Start of RECORDS TO USE
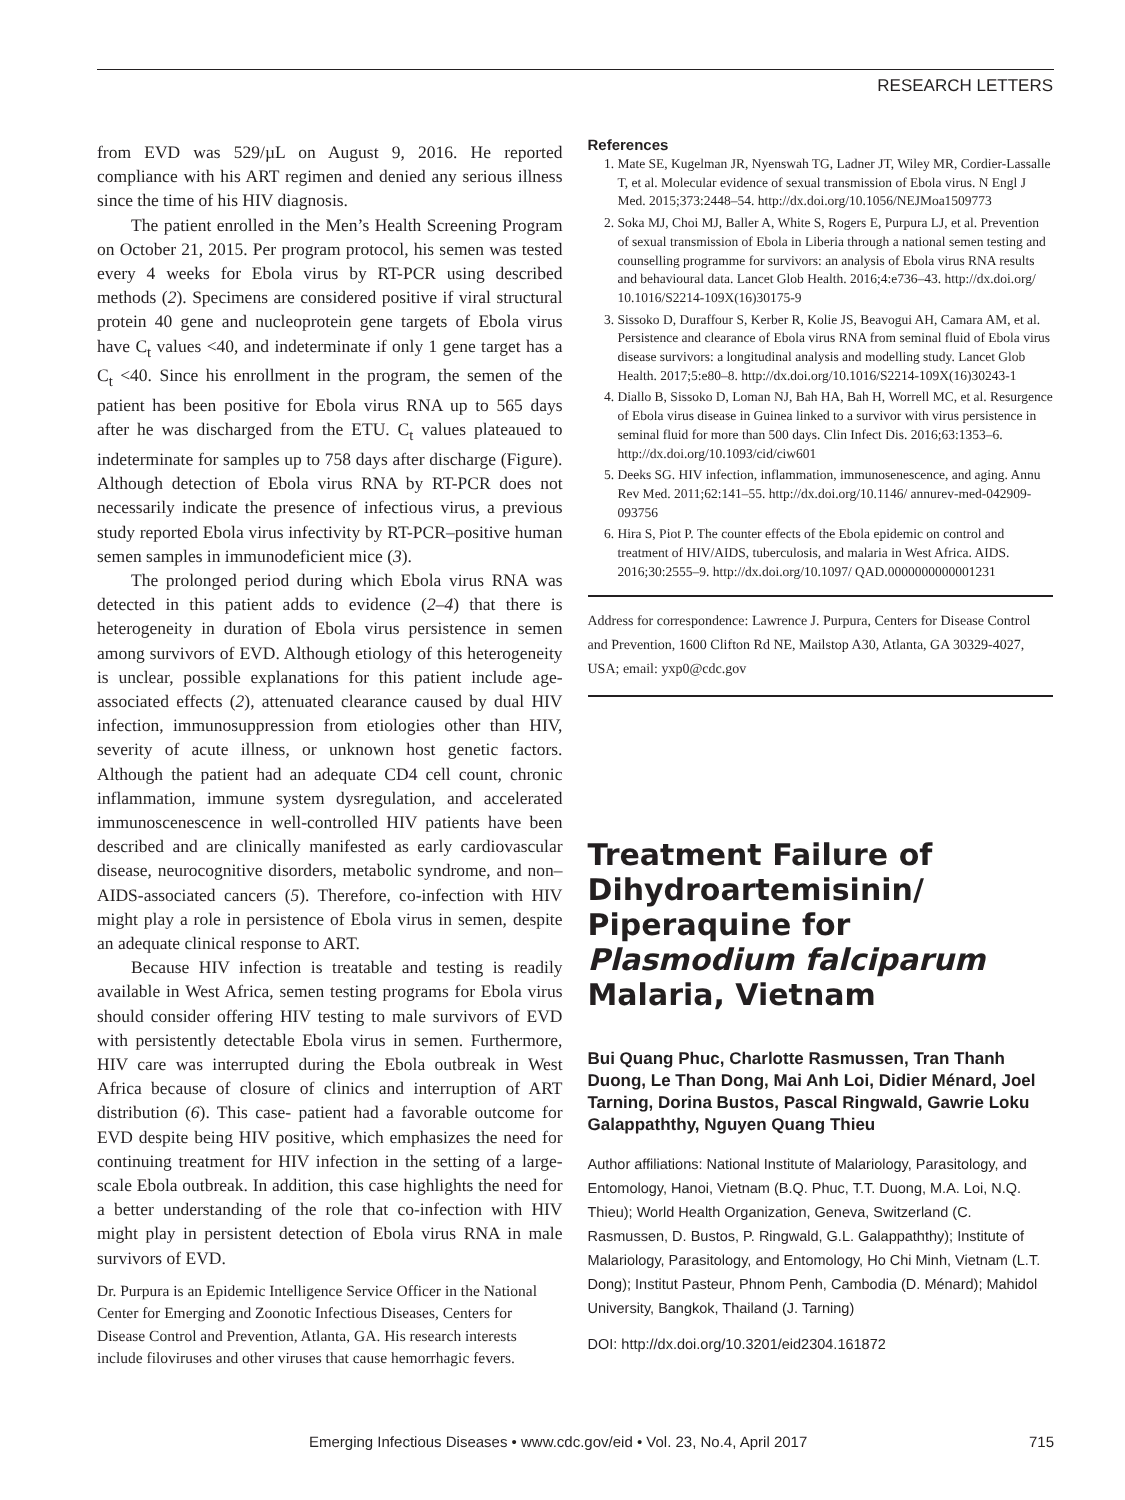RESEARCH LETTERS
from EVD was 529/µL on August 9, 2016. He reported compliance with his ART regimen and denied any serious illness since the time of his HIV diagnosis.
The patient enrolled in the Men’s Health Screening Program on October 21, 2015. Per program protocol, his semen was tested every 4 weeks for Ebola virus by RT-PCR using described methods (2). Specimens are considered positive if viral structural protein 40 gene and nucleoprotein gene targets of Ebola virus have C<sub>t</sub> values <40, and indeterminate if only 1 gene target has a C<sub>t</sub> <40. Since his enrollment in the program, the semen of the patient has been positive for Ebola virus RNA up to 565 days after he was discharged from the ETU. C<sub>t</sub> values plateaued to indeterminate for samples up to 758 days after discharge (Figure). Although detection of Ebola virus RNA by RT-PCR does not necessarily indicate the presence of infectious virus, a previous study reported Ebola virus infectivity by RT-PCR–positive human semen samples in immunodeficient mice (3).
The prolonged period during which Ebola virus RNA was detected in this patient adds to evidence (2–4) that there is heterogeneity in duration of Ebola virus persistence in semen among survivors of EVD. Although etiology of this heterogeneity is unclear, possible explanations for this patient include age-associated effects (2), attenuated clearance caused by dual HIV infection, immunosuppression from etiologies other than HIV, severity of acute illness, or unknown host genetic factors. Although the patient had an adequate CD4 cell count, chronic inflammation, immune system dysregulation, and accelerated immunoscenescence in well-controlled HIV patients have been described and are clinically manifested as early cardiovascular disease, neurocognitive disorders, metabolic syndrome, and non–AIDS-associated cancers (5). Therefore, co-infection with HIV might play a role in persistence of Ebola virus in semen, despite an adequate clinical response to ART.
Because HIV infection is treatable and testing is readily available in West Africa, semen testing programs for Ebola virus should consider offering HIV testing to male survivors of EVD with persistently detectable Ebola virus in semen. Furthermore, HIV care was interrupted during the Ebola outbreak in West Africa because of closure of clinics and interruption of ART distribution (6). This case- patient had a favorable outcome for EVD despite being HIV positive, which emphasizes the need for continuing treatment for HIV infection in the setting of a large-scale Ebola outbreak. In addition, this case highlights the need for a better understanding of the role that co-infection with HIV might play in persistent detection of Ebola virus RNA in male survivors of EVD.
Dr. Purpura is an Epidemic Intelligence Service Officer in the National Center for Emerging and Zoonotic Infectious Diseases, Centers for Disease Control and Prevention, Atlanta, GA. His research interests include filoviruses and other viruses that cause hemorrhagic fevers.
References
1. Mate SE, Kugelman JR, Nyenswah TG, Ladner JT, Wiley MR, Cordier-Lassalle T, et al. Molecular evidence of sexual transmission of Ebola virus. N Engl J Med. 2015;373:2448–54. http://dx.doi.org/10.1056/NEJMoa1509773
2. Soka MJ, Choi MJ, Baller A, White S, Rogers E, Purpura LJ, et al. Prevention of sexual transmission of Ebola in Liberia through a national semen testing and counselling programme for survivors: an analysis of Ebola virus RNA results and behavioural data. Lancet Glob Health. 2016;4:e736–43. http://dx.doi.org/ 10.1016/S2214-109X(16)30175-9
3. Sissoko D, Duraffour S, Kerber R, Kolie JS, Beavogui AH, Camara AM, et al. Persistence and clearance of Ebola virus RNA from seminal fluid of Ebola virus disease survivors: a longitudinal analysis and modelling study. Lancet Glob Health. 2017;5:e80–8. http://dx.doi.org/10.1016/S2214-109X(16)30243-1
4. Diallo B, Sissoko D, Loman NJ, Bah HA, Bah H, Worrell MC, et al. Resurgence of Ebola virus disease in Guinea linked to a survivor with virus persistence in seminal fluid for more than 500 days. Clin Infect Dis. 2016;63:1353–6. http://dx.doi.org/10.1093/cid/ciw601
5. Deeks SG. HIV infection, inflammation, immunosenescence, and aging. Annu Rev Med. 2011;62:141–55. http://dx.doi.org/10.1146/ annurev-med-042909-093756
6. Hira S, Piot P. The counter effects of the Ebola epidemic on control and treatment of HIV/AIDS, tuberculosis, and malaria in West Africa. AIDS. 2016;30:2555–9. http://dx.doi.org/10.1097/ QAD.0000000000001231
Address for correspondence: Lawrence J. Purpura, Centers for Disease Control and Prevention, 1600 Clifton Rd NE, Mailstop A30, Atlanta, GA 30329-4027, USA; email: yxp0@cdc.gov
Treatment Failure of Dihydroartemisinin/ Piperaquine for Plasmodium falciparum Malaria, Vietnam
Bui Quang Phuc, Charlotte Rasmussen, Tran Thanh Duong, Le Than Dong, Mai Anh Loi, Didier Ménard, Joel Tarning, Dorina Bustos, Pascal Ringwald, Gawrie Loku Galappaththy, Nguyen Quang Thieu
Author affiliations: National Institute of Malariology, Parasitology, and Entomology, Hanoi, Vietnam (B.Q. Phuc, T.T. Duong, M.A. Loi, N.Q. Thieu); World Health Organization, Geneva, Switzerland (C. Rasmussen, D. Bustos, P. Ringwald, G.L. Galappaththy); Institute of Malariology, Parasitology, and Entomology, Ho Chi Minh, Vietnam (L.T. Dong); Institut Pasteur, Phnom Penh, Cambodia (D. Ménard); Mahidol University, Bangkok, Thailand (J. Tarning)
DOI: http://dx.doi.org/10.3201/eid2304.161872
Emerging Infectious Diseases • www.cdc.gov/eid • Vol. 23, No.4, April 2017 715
End of RECORDS TO USE
Start of RECORDS TO USE
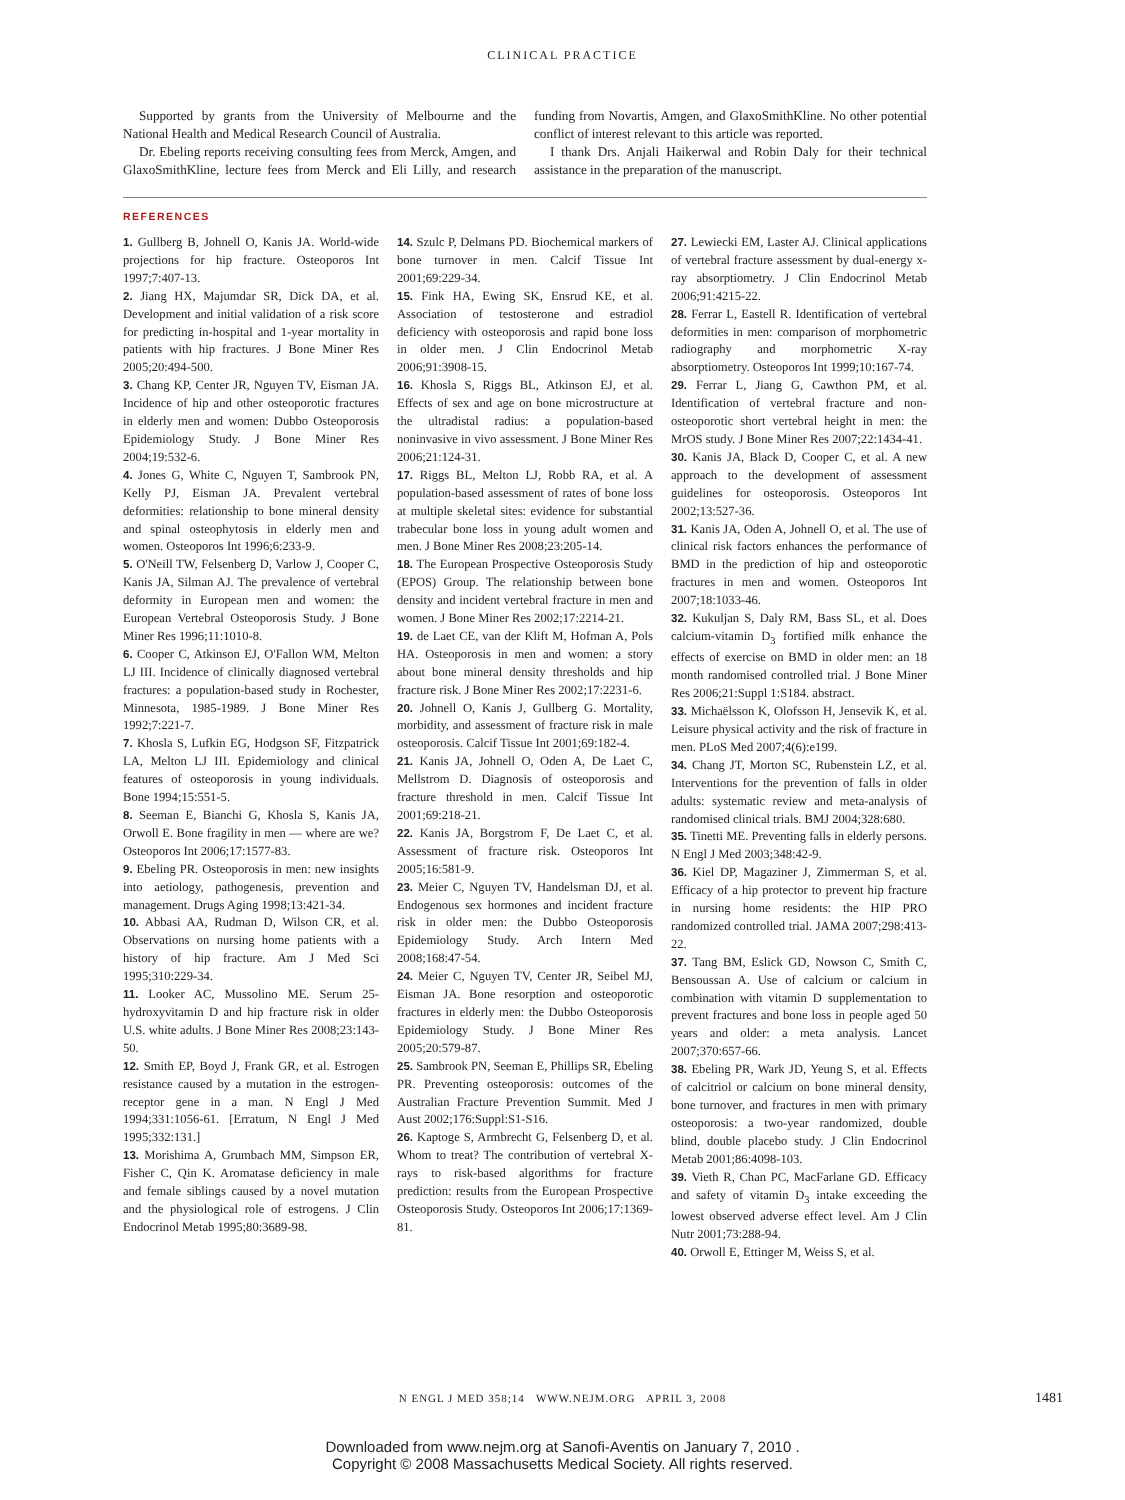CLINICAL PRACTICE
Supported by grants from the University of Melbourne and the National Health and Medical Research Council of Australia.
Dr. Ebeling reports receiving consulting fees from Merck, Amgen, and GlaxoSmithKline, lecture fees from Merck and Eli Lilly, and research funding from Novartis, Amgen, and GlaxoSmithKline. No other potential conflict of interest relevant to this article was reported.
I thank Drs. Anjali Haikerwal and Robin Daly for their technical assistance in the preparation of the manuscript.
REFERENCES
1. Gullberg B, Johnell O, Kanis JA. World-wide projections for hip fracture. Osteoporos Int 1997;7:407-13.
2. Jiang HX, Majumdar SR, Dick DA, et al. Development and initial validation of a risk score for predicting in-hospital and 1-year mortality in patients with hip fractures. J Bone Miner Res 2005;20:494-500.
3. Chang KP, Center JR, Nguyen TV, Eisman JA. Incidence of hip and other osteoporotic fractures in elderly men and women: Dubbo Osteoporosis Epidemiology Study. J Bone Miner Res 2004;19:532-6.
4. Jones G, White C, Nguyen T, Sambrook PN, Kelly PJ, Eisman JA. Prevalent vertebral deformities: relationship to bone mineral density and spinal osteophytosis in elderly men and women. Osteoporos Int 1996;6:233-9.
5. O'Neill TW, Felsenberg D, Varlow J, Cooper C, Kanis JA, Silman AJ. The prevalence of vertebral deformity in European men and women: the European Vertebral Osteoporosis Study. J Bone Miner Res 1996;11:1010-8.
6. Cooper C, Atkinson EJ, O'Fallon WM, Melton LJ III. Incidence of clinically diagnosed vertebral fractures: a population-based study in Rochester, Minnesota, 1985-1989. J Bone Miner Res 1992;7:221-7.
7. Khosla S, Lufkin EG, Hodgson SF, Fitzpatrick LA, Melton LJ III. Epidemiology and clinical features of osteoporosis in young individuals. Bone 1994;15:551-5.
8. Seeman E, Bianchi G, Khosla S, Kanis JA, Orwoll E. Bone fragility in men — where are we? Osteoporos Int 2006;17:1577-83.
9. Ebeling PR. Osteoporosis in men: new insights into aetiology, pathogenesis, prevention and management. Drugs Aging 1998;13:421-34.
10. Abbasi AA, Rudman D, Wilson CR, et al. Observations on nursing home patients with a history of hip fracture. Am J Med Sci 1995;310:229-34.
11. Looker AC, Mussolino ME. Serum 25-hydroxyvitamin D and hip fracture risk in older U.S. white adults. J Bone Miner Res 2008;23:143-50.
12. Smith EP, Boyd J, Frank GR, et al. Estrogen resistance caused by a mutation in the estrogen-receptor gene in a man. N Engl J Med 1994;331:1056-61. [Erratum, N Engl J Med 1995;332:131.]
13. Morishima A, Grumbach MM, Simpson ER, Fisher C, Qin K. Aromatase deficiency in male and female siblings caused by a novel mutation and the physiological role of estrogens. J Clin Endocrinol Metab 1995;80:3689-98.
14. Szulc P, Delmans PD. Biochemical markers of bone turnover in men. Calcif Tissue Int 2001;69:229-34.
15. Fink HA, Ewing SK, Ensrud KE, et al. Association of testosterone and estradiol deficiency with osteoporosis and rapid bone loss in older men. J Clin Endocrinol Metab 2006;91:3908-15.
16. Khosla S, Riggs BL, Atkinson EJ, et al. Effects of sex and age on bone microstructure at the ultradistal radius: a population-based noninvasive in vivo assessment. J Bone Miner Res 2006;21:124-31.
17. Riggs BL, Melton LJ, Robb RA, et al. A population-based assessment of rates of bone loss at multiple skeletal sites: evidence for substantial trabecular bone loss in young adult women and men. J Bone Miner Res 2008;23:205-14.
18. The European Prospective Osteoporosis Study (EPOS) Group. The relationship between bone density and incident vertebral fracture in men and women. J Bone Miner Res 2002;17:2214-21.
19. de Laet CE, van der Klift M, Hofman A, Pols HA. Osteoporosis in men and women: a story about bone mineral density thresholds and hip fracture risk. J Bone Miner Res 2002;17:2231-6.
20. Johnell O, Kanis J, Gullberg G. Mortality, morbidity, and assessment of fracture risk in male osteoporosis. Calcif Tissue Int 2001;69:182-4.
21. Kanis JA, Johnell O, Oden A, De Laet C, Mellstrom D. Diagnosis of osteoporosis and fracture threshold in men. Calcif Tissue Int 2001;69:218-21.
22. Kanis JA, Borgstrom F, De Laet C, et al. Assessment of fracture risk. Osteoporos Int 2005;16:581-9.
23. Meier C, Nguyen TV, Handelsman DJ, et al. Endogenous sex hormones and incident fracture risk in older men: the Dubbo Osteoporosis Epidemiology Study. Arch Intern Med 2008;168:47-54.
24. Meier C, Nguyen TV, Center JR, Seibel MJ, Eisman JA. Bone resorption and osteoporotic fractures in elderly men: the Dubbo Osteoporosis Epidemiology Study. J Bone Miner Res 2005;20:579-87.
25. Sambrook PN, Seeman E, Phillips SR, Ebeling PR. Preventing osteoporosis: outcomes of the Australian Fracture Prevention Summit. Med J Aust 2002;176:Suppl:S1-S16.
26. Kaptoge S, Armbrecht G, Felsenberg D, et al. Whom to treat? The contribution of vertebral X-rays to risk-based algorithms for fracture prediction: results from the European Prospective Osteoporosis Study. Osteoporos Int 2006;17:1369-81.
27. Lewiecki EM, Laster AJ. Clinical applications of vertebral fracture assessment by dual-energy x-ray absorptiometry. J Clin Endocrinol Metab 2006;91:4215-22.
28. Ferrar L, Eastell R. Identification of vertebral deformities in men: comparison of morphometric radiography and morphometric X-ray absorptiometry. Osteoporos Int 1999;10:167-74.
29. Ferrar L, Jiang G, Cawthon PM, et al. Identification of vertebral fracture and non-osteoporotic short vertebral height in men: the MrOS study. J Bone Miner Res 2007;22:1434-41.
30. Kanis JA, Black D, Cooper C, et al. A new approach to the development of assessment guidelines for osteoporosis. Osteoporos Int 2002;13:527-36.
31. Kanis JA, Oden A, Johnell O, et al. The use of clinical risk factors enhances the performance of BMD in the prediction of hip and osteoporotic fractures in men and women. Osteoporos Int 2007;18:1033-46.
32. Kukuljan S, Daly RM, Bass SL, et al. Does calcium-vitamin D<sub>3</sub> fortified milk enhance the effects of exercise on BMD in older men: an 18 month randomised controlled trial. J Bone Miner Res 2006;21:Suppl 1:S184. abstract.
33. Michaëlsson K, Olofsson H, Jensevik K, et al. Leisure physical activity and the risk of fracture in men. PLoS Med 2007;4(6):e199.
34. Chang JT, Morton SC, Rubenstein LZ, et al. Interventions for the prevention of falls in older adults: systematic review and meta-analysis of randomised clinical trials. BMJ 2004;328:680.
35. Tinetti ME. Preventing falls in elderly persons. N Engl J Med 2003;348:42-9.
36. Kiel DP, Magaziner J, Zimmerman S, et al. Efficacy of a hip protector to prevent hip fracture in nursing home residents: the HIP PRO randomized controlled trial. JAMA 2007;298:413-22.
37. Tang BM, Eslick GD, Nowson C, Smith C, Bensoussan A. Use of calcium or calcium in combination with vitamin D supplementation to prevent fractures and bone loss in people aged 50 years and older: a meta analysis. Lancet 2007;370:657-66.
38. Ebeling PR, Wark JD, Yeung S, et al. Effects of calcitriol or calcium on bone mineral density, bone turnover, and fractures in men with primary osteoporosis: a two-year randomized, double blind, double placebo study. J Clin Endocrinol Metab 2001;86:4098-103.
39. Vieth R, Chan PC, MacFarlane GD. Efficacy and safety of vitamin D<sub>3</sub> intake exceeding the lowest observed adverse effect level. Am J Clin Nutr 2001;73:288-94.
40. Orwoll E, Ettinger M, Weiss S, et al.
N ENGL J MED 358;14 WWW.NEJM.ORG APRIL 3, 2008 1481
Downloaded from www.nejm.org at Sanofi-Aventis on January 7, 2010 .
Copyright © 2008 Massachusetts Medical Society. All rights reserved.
End of RECORDS TO USE
Scan the material above and copy every line that holds the string "prediction".

26. Kaptoge S, Armbrecht G, Felsenberg D, et al. Whom to treat? The contribution of vertebral X-rays to risk-based algorithms for fracture prediction: results from the European Prospective Osteoporosis Study. Osteoporos Int 2006;17:1369-81.
31. Kanis JA, Oden A, Johnell O, et al. The use of clinical risk factors enhances the performance of BMD in the prediction of hip and osteoporotic fractures in men and women. Osteoporos Int 2007;18:1033-46.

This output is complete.